Goldman's channel checks with equipment makers found that major memory producers are channeling capex toward DRAM first; new NAND capacity is unlikely to come online before CY2028.
Three demand drivers are hitting at once: enterprise SSDs surging with server deployments + HDD supply tightness creating substitution demand + U.S. export-control concerns on Korean memory makers constraining supply.
This means → supply cannot expand while demand accelerates — the seller's market is hard to break in the near term.
How much did earnings forecasts go up?
Goldman raised Kioxia's ASP forecasts: CY2026 year-on-year growth from 4.3× to 4.5×, CY2027 from 27% to 38%.
This drives operating-profit forecast upgrades of 9%, 19%, and 29% for FY3/27 through FY3/29; EPS estimates rise 10%, 19%, and 29% over the same period.
Kioxia also repaid a senior loan early, cutting interest costs and giving EPS an additional lift.
Can Q1 earnings beat expectations?
Kioxia reports FY3/27 Q1 results on July 31. Goldman forecasts operating profit of ¥1.417 trillion, above the company's own guidance of ¥1.298 trillion and the Bloomberg consensus of ¥1.36 trillion.
Roughly 30% of Q1 shipments had not yet been priced when guidance was set, leaving room for ASP upside.

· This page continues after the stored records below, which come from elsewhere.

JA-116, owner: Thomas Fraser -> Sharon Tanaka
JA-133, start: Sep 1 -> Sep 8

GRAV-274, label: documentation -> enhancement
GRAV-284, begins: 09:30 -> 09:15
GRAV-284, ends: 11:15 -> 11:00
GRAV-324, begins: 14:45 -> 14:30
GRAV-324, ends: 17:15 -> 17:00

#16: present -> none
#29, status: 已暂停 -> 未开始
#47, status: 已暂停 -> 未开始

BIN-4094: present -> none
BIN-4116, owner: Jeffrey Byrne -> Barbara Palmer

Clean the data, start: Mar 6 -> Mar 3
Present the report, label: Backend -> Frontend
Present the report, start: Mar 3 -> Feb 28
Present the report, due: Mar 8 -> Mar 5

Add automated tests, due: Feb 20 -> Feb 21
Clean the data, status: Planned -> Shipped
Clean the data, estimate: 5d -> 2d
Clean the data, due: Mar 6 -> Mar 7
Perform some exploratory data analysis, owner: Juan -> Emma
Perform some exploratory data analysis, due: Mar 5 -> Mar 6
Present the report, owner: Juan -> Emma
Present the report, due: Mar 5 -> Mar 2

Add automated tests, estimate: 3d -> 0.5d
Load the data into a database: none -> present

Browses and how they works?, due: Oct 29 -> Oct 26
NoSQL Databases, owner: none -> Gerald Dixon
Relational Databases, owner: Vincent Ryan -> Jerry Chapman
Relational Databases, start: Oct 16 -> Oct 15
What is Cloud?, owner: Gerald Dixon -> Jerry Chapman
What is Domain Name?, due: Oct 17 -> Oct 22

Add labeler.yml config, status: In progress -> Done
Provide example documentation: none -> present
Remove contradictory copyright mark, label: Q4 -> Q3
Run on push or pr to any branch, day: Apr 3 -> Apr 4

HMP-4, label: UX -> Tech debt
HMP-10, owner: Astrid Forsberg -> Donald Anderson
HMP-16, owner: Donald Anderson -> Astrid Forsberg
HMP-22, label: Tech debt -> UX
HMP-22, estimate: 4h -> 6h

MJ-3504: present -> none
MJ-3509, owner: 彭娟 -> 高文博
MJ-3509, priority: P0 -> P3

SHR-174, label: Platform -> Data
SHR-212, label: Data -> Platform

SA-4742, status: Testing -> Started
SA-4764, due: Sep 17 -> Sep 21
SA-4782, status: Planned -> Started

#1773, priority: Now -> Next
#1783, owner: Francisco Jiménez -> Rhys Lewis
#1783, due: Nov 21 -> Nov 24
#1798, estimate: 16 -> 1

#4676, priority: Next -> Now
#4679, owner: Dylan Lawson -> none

This means → July 31 is the nearest key catalyst — whether actual ASPs beat expectations will test the market's confidence in Goldman's thesis.
How do valuation and share performance look?
The new target implies an FY3/28E P/E of about 8.2×, which Goldman considers reasonable in an upcycle.
Kioxia's projected FY3/27 EBIT margin reaches 80.1%, rising to 81.3% and 81.5% in FY3/28 and FY3/29. Cost reductions come from scaling bit shipments on 8th-generation BiCS — Kioxia's proprietary NAND stacking technology — combined with lower capital intensity than peers.
Kioxia's stock has surged 3,406% over the past 12 months, vastly outperforming the TOPIX index.
Content is for reference only, not financial advice.